● **TESTO DELL'ESERCIZIO**:
::::
Dovevo andare a Torino al convegno della Società Italiana di Scienza Politica (Sisp) a dibattere in una tavola rotonda sul parlamento. A causa dei lavori parlamentari sul milleproroghe non potrò andare e allora ho inviato questo testo.

***

 

Mi scuso per l’assenza, ma la Commissione Affari costituzionali è impegnata no stop con la Commissione Bilancio sul cosiddetto decreto milleproroghe.
Partirò proprio da esso per due brevi note sul tema della Tavola rotonda.

 

La funzione legislativa

La prima è sulla funzione legislativa.
Il referendum costituzionale cercava di migliorarla con alcune norme che, al di là delle loro caratteristiche tecniche, cercavano di reprimere la patologia (il peso abnorme della decretazione d’urgenza) non solo mettendo dei limiti, ma soprattutto favorendo la fisiologia (una corsia preferenziale per il Governo in Parlamento), secondo la regolarità delle democrazie parlamentari.
::::
● **ATTIVITÀ**: Prosegui il testo sulla funzione legislativa del Parlamento, ripartendo subito dopo la sua ultima frase. Il materiale riportato più avanti è indipendente dal testo e non ne fa parte.

● **MATERIALE FORNITO**:
::::
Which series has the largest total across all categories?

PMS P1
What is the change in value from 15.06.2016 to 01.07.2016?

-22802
::::
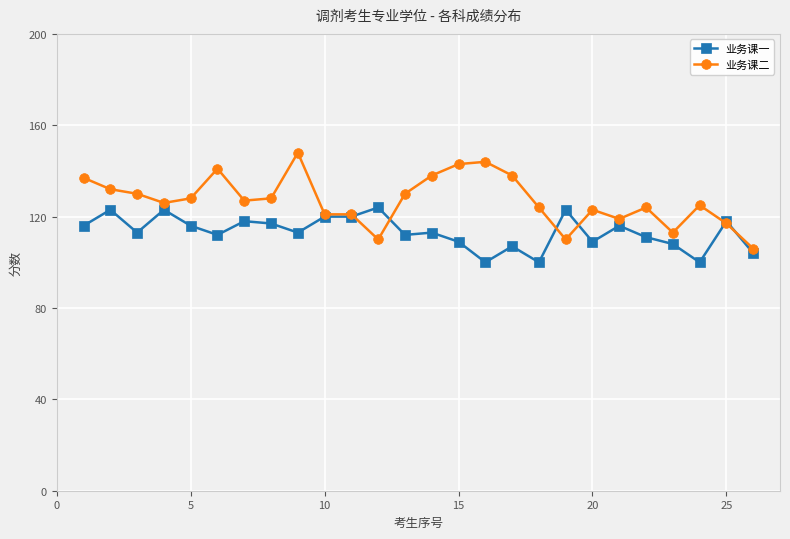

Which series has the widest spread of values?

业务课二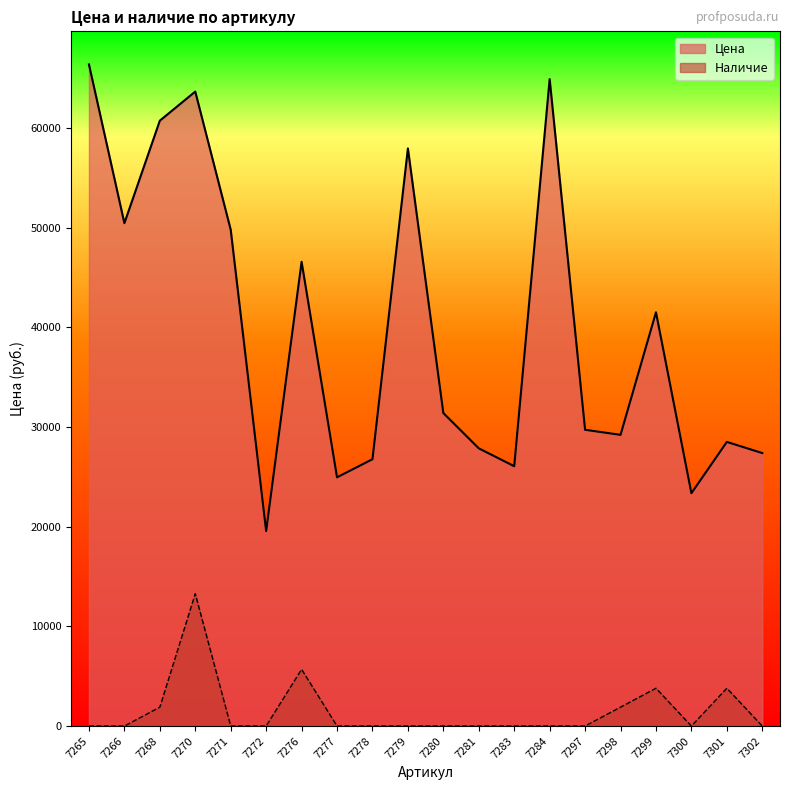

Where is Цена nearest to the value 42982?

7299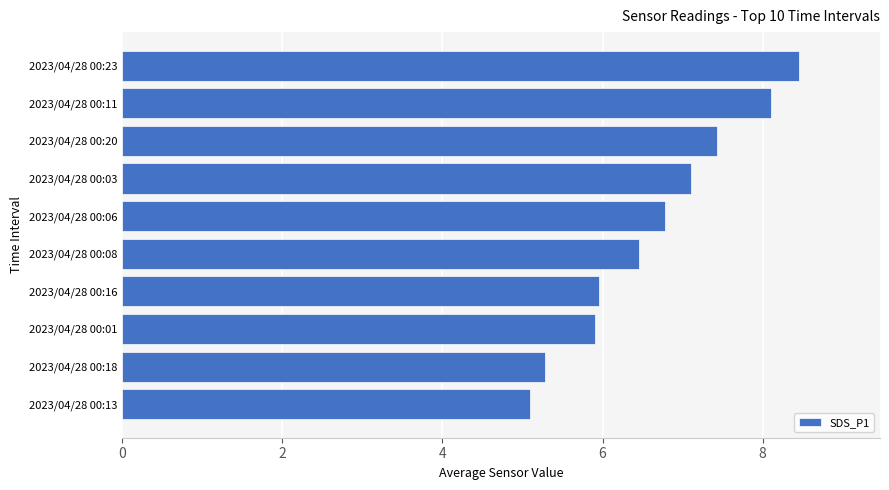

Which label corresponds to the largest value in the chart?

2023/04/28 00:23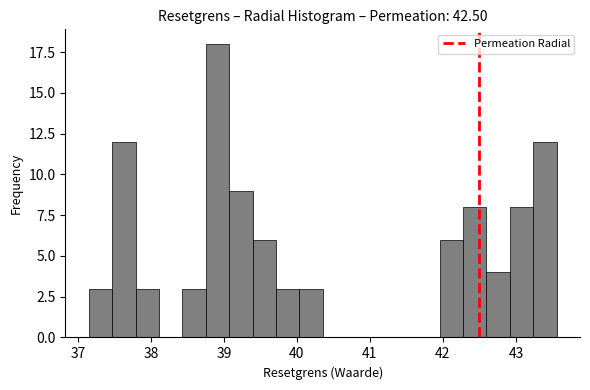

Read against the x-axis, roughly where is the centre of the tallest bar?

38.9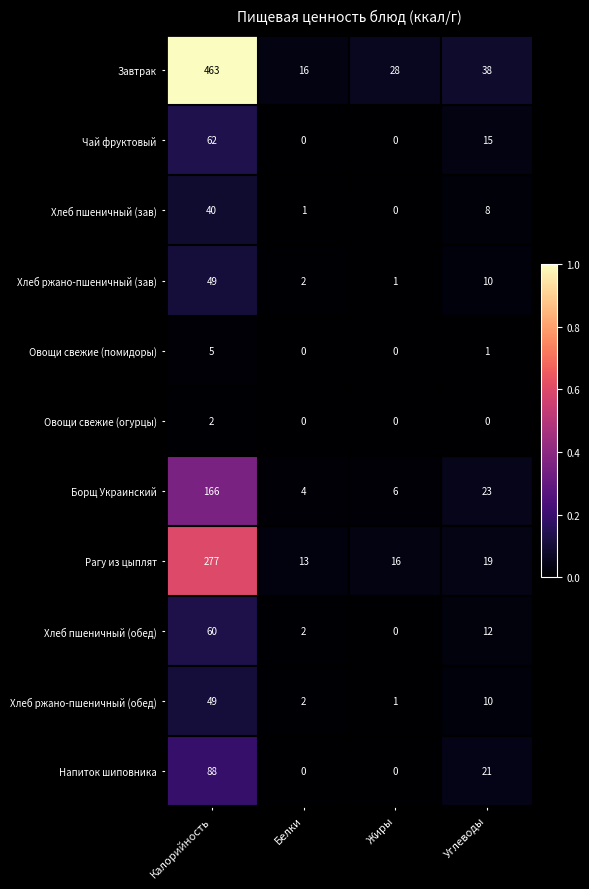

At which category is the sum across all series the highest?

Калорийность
::::
● **SOLUZIONE DELL'ESERCIZIO**:
La nuova maggioranza di Governo, viceversa, ha promesso di ridurre quell’anomalia a Costituzione invariata, solo sulla base di una scelta politica, come se quella patologia fosse solo il frutto di una cattiva volontà politica e non l’espressione di una difficoltà di sistema che induce qualsiasi Governo a crearsi una corsia preferenziale surrettizia in mancanza di quella esplicita e ben regolata.

Se noi però pensiamo, anzitutto dal punto di vista qualitativo, ai provvedimenti legislativo di questo Governo che hanno espresso il suo indirizzo politico (anche se i ministri del Governo ci hanno abituato a un indirizzo fatto soprattutto con l’uso dei social) ci vengono in mente solo due decreti: il cosiddetto dignità e l’odierno milleproroghe.

 

Il mille proroghe e la mancata promessa di ridurre il rilievo della decretazione

Quest’ultimo, dal momento che è uno strumento ormai tradizionale, ci consente però anche una verifica quantitativa. La promessa di ridurre il rilievo della decretazione è stata mantenuta oppure no?
Il milleproroghe di quest’anno è partito con 28 commi e nel corso dell’esame al Senato è addirittura triplicato, salendo a 75.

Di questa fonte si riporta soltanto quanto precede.